While it can be easy to discount some mild bleeding when you brush your teeth, this should be taken note of and treated as an important concern. One of the first signs of gum disease, bleeding after brushing tends to indicate the presence of gingivitis, a mild form of gum disease. As soon as you notice bleeding while brushing, you should consult with experienced periodontists as soon as possible, or your condition could escalate into something more serious.

Triggered by bacterial buildup, this infection can travel below your gum line. Once it reaches the bone structure, it becomes periodontitis, which is a more advanced form of gum disease. If left untreated, gum disease could raise your risk of heart disease, diabetes, pneumonia, osteoporosis and even cancer.

Common Symptoms

Aside from bleeding in your mouth, there are other signs and symptoms to watch out for that will indicate you have gum disease, such as:

  1. Swollen and/or inflamed gums – Inflammation along the gum line is typically the first symptom of a gum problem. If your gums are tender or painful, it means that they’re inflamed.
  2. Bad breath – Your mouth is the perfect home for bacteria, because it’s warm and moist. The plaque found in your teeth is also food for them, so the more plaque your mouth has, the more bacteria it hosts. Bacteria produce toxins that give off a foul smell, so if you have bad breath, it could signal a possible gum problem/infection.
  3. Shrinking gums – Gum recession is one of the leading signs of gum disease. If you notice your teeth looking a lot longer than they used to, it doesn’t mean they’re growing. It only means you have shrinking/receding gums.
  4. Sensitivity – If drinking a cold or hot beverage causes pain in your teeth, it could be a symptom of periodontal or gum disease. When the sensitive part of the tooth (known as dentin) is exposed, it makes the tooth sensitive to extreme temperatures.
  5. Loose tooth – When gum disease is not treated right away, the infection can attack the bone structure that keeps your tooth in place, causing it to become loose.

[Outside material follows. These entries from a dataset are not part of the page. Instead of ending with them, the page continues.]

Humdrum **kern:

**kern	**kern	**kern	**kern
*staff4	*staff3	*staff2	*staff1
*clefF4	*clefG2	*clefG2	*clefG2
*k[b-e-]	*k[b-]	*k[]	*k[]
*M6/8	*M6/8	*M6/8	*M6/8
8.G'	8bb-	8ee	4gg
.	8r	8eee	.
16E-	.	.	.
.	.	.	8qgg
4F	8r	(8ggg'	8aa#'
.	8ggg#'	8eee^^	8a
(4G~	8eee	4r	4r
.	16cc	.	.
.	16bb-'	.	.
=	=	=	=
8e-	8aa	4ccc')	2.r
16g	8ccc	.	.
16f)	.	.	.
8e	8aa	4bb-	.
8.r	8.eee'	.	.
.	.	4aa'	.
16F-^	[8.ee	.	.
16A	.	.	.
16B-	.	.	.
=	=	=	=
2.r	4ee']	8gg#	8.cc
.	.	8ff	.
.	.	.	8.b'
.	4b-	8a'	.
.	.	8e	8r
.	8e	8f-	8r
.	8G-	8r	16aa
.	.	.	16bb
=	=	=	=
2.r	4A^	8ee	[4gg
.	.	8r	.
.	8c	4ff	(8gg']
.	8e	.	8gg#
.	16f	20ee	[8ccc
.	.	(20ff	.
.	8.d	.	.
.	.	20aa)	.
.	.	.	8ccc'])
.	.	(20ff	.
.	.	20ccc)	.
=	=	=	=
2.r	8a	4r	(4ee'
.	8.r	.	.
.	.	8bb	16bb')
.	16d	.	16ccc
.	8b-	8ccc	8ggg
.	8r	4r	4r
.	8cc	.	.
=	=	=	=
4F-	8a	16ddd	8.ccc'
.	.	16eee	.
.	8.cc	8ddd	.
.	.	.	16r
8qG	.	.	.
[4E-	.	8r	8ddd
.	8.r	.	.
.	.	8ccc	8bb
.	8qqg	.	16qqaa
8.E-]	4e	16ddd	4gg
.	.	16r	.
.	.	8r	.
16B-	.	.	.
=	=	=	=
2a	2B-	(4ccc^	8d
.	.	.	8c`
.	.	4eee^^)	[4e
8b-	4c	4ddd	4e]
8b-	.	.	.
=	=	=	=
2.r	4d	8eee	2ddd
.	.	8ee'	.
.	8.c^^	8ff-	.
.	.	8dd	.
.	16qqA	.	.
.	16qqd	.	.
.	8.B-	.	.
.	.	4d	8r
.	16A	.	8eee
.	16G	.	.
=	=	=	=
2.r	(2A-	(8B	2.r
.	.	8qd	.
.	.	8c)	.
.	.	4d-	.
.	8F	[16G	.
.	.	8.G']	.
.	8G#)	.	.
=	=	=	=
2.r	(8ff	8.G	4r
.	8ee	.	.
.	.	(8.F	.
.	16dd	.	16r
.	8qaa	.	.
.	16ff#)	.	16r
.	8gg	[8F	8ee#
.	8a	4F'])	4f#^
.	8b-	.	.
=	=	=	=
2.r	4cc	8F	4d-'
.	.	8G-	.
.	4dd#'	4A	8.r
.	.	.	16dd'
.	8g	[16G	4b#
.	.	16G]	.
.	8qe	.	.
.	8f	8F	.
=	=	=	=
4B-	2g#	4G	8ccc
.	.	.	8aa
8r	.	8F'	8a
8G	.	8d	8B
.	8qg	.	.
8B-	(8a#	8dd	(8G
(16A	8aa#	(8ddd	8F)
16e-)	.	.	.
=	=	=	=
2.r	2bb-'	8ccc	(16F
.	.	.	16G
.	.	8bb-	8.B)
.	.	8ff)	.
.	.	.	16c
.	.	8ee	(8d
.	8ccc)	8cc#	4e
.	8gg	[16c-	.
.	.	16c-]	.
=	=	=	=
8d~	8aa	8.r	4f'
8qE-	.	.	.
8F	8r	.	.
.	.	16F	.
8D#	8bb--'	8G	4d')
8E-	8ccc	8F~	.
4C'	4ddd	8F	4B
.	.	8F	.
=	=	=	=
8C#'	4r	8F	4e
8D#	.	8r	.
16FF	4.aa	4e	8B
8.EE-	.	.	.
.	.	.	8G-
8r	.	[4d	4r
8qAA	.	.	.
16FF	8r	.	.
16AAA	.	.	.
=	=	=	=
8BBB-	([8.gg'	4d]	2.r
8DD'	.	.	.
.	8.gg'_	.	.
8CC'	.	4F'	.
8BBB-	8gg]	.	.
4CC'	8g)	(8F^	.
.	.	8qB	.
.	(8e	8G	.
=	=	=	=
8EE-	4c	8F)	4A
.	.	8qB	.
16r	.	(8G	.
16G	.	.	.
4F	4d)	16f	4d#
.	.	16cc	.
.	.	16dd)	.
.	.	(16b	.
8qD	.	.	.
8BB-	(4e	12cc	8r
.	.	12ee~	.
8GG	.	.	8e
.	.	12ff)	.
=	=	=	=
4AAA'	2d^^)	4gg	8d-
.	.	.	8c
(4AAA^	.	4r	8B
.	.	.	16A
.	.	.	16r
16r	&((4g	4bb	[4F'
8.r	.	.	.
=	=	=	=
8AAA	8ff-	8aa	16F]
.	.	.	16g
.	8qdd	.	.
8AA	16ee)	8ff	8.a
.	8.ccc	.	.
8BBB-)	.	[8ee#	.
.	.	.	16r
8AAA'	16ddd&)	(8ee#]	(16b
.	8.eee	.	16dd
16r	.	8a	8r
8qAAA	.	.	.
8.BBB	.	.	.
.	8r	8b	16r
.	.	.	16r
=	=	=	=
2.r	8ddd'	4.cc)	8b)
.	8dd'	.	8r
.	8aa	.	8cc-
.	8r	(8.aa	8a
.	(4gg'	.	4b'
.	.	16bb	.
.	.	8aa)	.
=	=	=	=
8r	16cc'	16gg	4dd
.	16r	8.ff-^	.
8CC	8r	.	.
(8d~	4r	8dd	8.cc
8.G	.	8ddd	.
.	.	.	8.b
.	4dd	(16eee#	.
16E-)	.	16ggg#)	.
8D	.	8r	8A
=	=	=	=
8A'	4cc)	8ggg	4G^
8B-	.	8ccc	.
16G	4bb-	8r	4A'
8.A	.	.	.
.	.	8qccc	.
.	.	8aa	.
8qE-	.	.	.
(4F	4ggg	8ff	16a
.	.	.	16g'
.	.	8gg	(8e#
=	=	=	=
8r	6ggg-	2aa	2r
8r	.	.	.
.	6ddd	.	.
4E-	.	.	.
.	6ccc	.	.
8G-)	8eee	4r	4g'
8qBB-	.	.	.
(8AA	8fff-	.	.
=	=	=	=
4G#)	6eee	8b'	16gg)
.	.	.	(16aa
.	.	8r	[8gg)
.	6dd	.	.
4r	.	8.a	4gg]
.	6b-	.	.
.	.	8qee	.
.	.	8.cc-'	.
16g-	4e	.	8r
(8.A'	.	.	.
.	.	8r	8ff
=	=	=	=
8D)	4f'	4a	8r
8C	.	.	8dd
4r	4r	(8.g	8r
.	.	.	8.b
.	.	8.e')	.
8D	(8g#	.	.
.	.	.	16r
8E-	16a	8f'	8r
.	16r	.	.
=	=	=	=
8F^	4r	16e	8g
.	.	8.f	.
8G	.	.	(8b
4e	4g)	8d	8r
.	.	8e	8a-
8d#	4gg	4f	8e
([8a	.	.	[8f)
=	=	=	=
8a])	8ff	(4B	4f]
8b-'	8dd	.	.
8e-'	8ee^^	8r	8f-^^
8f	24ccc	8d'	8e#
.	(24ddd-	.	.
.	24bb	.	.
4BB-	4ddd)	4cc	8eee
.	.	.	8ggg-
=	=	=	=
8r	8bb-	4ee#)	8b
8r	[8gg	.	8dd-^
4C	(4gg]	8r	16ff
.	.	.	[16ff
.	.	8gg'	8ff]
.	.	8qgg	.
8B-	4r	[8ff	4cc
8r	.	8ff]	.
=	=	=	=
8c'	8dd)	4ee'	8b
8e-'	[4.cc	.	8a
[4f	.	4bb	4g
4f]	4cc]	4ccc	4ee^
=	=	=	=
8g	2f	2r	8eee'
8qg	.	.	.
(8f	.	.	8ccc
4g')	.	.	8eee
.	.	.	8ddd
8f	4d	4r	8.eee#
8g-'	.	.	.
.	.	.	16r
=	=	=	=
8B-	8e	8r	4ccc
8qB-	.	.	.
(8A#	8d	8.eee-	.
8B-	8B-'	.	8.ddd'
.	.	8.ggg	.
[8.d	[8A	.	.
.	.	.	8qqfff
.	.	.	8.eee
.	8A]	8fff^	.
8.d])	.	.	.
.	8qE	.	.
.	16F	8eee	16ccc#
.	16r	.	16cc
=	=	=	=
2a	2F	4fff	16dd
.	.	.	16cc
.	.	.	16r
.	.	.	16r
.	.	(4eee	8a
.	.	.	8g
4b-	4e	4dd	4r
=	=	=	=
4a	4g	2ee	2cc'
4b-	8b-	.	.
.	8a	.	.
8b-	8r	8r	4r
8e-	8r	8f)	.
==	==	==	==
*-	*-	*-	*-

How is Gum Disease Treated?

Treatment varies depending on the severity of the condition. Your dentist will need to assess your mouth, teeth and gums before a treatment will be recommended. For the most part, dentists would perform one or several of these procedures:

  1. Deep cleaning – For mild to moderate gum disease, dentists usually perform deep cleaning, which is basically a procedure that cleans not only the areas above the gum line but also below it. They will treat you with scaling, which scrapes off tartar below and above your gum line. Root planning may also be necessary, which involves polishing the rough surfaces of the tooth root.
  2. Medication – Your dentist may prescribe antibiotics, enzyme suppressants and/or antiseptics to help eliminate any remaining bacteria in your mouth.
  3. Surgery – In some moderate to severe cases of gum disease, surgery may be necessary. There are several procedures available, including gum graft surgery and flap surgery. With a gum graft, tissue from another area of your mouth is taken to cover any exposed tooth root so that decay or bone loss can be prevented. With flap surgery, the surgeon will lift the gum tissue to remove tartar deeply embedded in the gum line, stitch back the gum and then tighten it to avoid tartar from getting inside.

Gum disease can have some dire effects on your health, self esteem and well-being. The best way to avoid it is by practicing good oral hygiene and to see your dentist regularly, so that any potential problem can be diagnosed and treated as early as possible.